[Stored data entries]
++++++

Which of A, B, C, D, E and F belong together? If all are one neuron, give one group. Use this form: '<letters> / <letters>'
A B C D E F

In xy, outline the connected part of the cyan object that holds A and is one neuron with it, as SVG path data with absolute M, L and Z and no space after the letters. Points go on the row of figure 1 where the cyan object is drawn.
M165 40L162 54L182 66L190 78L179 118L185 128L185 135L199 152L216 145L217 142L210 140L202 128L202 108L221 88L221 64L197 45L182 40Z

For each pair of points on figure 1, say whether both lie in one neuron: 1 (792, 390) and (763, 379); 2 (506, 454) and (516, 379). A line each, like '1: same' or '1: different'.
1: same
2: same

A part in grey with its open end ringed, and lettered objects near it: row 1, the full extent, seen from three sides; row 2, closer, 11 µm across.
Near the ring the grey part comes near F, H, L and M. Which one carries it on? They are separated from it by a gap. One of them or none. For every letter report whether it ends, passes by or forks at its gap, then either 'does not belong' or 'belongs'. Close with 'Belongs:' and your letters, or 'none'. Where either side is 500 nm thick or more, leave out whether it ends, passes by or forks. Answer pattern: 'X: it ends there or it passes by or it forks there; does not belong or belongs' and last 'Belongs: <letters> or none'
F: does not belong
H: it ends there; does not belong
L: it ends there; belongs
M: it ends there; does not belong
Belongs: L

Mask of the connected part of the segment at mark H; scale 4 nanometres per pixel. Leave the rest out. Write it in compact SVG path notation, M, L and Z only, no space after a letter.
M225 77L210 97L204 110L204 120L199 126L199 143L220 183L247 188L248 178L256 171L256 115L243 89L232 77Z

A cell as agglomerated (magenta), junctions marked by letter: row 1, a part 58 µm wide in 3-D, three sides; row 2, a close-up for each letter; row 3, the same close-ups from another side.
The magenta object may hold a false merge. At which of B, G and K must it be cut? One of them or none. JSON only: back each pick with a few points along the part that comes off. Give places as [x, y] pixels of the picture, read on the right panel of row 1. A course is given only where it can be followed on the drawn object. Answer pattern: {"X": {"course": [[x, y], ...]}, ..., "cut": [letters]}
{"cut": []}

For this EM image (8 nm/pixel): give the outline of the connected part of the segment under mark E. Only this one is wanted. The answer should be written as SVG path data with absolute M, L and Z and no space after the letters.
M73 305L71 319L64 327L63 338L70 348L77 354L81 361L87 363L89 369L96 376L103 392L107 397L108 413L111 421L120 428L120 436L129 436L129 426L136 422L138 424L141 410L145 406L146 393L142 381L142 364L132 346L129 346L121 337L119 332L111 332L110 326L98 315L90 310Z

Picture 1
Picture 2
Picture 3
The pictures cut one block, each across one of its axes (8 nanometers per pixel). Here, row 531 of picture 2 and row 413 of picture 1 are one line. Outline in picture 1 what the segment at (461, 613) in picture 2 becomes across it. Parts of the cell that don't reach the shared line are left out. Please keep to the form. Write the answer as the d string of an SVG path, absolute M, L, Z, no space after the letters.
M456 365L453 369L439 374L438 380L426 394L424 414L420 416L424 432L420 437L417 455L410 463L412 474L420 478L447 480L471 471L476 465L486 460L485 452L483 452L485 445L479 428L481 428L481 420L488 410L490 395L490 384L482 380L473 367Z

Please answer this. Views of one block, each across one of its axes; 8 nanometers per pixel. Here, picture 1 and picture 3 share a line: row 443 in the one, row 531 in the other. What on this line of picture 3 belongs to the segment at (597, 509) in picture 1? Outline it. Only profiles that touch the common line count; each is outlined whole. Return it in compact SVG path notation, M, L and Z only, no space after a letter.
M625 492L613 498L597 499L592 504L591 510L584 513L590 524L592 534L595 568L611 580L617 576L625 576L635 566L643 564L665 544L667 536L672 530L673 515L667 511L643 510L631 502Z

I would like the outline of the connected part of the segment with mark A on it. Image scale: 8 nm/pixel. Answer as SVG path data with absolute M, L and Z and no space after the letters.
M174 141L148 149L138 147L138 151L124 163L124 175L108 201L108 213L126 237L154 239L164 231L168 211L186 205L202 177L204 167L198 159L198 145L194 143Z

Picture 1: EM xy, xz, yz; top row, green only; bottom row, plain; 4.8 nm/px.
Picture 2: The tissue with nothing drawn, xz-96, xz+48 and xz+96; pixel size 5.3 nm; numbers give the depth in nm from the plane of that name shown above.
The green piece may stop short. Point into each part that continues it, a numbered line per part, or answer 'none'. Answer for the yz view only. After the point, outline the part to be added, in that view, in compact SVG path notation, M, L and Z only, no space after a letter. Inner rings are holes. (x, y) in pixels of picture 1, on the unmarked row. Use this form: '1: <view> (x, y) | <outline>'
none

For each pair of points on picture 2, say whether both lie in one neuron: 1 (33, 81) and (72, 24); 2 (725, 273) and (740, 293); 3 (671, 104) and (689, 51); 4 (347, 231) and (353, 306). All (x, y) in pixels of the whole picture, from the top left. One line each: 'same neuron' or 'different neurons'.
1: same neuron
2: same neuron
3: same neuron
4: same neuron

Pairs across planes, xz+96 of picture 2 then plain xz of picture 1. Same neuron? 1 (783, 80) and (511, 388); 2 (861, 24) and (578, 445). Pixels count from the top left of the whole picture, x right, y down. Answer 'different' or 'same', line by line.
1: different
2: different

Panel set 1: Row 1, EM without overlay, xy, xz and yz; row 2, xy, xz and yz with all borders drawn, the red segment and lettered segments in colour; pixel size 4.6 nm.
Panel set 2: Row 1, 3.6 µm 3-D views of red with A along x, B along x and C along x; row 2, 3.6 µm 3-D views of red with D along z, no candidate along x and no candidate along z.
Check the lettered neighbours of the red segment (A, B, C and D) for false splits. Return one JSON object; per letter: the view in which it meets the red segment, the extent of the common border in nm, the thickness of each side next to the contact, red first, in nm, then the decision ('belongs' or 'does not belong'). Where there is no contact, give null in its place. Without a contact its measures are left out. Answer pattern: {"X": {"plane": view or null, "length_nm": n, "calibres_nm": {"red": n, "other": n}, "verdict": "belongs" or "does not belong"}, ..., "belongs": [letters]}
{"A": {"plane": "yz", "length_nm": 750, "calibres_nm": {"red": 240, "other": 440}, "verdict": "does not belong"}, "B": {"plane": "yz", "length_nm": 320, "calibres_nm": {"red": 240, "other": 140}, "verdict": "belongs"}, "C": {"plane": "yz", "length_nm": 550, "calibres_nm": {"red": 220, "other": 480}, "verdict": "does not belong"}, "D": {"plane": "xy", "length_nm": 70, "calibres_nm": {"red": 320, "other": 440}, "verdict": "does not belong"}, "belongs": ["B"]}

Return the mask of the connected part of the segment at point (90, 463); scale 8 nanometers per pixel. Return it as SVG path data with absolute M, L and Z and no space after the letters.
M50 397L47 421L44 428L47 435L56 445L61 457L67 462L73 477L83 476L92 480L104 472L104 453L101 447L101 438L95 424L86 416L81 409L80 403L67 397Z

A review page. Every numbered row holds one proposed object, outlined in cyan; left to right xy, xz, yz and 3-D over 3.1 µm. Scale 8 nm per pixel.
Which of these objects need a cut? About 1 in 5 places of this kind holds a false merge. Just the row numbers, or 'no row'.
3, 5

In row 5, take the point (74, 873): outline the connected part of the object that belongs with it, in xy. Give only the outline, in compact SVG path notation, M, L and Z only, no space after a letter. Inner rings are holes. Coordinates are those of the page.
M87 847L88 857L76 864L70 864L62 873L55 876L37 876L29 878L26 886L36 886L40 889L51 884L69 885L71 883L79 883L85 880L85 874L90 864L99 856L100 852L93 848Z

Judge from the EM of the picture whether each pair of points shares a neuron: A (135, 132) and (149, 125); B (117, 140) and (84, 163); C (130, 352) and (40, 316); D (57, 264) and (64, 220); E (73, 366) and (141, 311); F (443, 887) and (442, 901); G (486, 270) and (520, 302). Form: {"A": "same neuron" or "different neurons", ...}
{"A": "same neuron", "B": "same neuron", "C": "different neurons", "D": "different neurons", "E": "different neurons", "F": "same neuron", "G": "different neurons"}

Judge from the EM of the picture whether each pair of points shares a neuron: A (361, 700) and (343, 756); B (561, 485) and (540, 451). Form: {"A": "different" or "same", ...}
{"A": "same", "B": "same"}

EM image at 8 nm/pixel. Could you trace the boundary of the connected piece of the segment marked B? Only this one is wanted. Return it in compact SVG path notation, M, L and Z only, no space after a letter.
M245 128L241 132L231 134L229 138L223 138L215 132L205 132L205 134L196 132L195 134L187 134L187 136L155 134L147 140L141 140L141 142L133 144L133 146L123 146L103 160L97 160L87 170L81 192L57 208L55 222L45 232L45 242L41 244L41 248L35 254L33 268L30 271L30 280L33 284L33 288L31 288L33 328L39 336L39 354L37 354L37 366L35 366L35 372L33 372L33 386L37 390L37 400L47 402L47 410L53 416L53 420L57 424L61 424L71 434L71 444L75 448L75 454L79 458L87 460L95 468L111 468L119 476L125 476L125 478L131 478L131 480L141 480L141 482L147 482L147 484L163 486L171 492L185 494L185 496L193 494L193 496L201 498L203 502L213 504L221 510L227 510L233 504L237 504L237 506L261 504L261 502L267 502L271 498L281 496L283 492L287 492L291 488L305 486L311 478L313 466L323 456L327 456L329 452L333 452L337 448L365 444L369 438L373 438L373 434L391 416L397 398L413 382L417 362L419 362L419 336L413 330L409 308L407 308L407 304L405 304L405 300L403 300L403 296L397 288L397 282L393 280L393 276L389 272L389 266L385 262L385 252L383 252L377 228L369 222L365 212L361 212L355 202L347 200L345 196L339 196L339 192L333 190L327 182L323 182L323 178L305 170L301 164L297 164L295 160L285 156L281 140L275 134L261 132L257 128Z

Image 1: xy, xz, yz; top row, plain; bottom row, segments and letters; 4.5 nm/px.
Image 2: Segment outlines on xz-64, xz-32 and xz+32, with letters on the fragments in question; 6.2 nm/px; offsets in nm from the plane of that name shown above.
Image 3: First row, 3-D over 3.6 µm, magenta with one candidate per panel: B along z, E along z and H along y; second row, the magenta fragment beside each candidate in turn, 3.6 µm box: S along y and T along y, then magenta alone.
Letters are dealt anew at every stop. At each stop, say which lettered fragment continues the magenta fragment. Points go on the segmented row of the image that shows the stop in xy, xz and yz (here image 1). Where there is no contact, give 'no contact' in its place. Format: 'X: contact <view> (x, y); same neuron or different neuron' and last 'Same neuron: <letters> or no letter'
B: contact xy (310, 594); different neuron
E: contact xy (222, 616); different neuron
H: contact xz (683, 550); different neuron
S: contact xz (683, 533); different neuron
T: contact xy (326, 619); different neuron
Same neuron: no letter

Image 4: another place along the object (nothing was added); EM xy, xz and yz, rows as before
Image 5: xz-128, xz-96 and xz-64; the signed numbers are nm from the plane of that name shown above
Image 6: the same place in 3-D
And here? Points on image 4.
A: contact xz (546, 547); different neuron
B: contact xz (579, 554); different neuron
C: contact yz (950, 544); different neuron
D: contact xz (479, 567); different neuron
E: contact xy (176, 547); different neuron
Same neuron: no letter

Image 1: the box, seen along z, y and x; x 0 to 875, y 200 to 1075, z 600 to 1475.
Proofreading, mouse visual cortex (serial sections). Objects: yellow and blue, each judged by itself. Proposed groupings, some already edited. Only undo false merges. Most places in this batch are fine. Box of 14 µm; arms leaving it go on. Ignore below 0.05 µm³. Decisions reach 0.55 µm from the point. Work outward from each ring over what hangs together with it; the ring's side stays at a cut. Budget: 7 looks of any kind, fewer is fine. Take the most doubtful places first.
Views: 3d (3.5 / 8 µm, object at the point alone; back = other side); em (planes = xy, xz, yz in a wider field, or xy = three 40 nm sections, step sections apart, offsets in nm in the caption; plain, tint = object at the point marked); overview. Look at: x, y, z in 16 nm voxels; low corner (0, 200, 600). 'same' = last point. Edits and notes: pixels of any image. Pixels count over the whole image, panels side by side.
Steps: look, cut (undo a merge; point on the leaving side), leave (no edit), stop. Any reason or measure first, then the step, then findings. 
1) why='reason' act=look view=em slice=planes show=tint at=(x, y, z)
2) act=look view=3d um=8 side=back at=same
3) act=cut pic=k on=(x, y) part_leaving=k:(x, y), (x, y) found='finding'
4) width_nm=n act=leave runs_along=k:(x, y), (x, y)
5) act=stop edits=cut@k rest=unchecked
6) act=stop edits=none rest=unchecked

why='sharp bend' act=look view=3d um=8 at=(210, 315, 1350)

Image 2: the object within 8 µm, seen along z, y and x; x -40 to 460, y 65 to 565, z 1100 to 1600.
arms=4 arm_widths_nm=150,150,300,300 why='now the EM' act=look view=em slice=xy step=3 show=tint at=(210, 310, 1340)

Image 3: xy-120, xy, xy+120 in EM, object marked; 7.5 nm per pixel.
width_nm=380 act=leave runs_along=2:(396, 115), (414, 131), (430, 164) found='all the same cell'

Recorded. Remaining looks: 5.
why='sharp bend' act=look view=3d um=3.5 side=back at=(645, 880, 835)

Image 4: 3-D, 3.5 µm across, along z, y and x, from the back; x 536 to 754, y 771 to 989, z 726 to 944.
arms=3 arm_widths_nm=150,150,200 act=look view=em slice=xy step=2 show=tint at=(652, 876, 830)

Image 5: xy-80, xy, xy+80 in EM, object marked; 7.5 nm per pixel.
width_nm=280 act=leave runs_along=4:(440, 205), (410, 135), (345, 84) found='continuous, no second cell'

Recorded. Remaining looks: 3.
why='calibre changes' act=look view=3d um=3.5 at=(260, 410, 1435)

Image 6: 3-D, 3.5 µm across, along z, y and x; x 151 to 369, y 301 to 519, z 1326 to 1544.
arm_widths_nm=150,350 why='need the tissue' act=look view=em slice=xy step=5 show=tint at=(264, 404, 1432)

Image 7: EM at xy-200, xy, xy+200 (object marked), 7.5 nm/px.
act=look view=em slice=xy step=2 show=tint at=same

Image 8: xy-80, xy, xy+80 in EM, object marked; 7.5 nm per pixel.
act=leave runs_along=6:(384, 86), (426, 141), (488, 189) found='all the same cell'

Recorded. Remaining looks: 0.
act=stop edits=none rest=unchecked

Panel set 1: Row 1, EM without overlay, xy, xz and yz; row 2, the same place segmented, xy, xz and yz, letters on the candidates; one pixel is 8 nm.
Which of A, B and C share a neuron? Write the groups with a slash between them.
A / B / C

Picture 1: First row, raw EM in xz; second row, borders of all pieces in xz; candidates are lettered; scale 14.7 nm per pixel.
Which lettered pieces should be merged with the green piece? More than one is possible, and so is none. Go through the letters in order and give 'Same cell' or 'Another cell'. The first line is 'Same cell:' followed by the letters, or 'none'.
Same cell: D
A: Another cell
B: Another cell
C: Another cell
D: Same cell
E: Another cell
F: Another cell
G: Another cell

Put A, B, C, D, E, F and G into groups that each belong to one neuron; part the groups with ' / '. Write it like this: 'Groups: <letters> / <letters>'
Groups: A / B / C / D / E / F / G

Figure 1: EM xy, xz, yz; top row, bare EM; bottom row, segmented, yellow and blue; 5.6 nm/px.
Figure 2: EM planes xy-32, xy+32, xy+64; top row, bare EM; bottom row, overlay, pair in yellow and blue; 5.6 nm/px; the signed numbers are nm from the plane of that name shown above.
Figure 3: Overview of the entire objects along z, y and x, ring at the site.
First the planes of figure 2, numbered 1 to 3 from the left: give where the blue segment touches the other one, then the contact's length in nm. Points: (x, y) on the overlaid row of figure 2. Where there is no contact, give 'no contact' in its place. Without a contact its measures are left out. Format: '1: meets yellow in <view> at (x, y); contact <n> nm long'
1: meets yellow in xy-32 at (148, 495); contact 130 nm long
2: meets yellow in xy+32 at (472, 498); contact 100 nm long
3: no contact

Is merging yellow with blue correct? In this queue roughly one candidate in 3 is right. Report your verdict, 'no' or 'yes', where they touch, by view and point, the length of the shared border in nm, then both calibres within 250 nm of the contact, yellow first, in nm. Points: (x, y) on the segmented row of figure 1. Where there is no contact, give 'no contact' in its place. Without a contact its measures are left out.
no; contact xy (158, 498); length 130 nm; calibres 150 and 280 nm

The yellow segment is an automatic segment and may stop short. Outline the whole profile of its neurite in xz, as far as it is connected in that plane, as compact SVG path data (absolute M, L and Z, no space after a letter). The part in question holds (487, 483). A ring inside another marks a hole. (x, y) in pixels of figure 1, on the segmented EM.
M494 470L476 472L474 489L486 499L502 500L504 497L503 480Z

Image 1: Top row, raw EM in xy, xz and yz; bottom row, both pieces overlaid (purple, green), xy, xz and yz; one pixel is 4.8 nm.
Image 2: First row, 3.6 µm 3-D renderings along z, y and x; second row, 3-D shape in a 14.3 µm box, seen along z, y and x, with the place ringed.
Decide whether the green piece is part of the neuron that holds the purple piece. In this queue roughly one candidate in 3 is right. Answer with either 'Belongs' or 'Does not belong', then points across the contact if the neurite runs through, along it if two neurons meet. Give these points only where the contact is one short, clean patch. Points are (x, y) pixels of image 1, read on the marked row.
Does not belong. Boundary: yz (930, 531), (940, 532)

++++++

▶ EXERCISE BRIEF
The word "sides": say how many lines of the records hold it, and give nothing but the number.

▶ FINISHED EXERCISE
2